BANU BOZDEMİR (Popüler Sinema): “Pelin Esmer bu filmle Adana
Altın Koza'da en iyi yönetmen ödülü kazandı, isteyerek tavsiye ediyorum.”
Altyazı’nın
düzenli olarak yayınladığı ve derginin son sayfalarında yer alan Yıldız Tablosu
köşesinde her ay sinema yazarlarının izledikleri filmlerle ilgili
değerlendirmeleri bulunur. 5 en iyi olmak üzere aşağıya doğru bir puanlama tablosu
vardır.

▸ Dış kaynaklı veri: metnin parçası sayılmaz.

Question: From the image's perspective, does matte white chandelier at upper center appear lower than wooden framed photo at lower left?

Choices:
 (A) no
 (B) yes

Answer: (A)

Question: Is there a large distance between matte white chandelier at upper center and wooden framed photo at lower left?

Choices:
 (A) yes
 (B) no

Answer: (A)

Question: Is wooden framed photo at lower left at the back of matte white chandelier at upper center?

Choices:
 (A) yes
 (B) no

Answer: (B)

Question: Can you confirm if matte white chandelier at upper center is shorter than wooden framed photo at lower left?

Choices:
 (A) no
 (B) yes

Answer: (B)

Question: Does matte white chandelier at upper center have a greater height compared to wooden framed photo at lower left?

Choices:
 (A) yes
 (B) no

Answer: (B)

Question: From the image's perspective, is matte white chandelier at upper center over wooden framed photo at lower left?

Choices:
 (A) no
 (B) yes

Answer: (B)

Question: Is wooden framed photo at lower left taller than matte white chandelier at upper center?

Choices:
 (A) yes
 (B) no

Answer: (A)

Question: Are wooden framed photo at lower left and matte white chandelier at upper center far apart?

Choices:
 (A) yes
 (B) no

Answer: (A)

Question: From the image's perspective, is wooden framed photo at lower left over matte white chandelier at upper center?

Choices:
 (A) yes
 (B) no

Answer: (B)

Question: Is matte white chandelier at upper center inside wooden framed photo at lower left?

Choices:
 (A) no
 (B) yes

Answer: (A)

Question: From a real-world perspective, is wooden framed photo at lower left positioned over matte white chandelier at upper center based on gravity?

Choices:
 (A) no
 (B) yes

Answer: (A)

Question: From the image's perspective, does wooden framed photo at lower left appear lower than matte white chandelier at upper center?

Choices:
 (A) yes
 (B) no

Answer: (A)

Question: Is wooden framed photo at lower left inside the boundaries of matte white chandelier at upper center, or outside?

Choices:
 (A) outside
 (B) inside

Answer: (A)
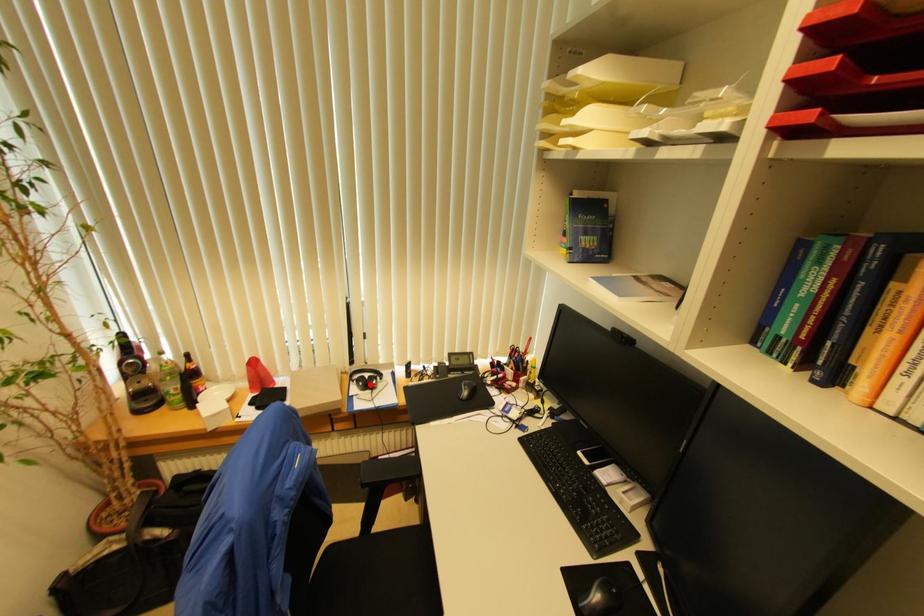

Bu tablonun son altı aylık puan dağılımına baktığımızda şöyle bir durum
ortaya çıkıyor:
Beyazperde.com
sitesinin sinema yazarlarından Melis Z.Pirlanti, 3.00 yıldız verdiği Gözetleme
Kulesi yerine 2.50 yıldız verdiği ‘Hizmetkâr Albert Nobbs’u bu son sayıdaki
sıralamada ‘İlk On Film’ listesine almış.
Altyazı’nın
Genel Yayın Yönetmeni Fırat Yücel de benzer şekilde 3.50 yıldız verdiği
Gözetleme Kulesi’ni listesine almazken, 3.00 yıldız verdiği ‘Elena’yı dâhil
etmiş.
Son
olarak BirGün’den Cüneyt Cebenoyan 3.00 yıldızlı Gözetleme Kulesi yerine tıpkı
M.Pirlanti gibi daha düşük puan verdiği bir filmi, 2.50 yıldızlı ‘The Master’ı
almış listesine.
Cebenoyan
The Master için gazetedeki köşesinde şöyle yazmıştı:
“...Ama
“Kan Dökülecek” de olduğu gibi “The Master”da da aynı sorun var. Tam olarak ne
anlatıyor bu filmler Allah aşkına? Bu görkem ve gösterişin ardında anlamlı ve
ikna edici hikâyeler var mı? Hakkını teslim edelim Anderson görsel ve işitsel
anlamda etkileyici anlar oluşturabiliyor. “Kan Dökülecek” ile ilgili 15 Şubat
2008 tarihli yazımda şöyle demişim: “Ama filmin öyle sahneleri var ki muhteşem.
Ve bu muhteşemliği Daniel Day Lewis'in müthiş etkileyici fiziği, Radiohead'in
gitaristi olarak tanıdığımız Jonny Greenwood'un uzun zamandır bir filmde
rastlamadığımız kadar etkileyici, farklı müziği ve nefis görselliğe borçluyuz.
Sırf bunlar bile filmin yüksek bir not alması için yeterli. Ama 'Kan Dökülecek'
abartıldığı kadar derin bir film falan değil. Hatta birçok açıdan yanlış bir
film.” Benzer şeyler “The Master” için de söylenebilir doğrusu.”
Gözetleme
Kulesi’nin aldığı beş ödüle ve bunca olumlu eleştirilere rağmen listelere
girememesini yorumlamayı bu yazıyı okuyanlara bırakıyoruz.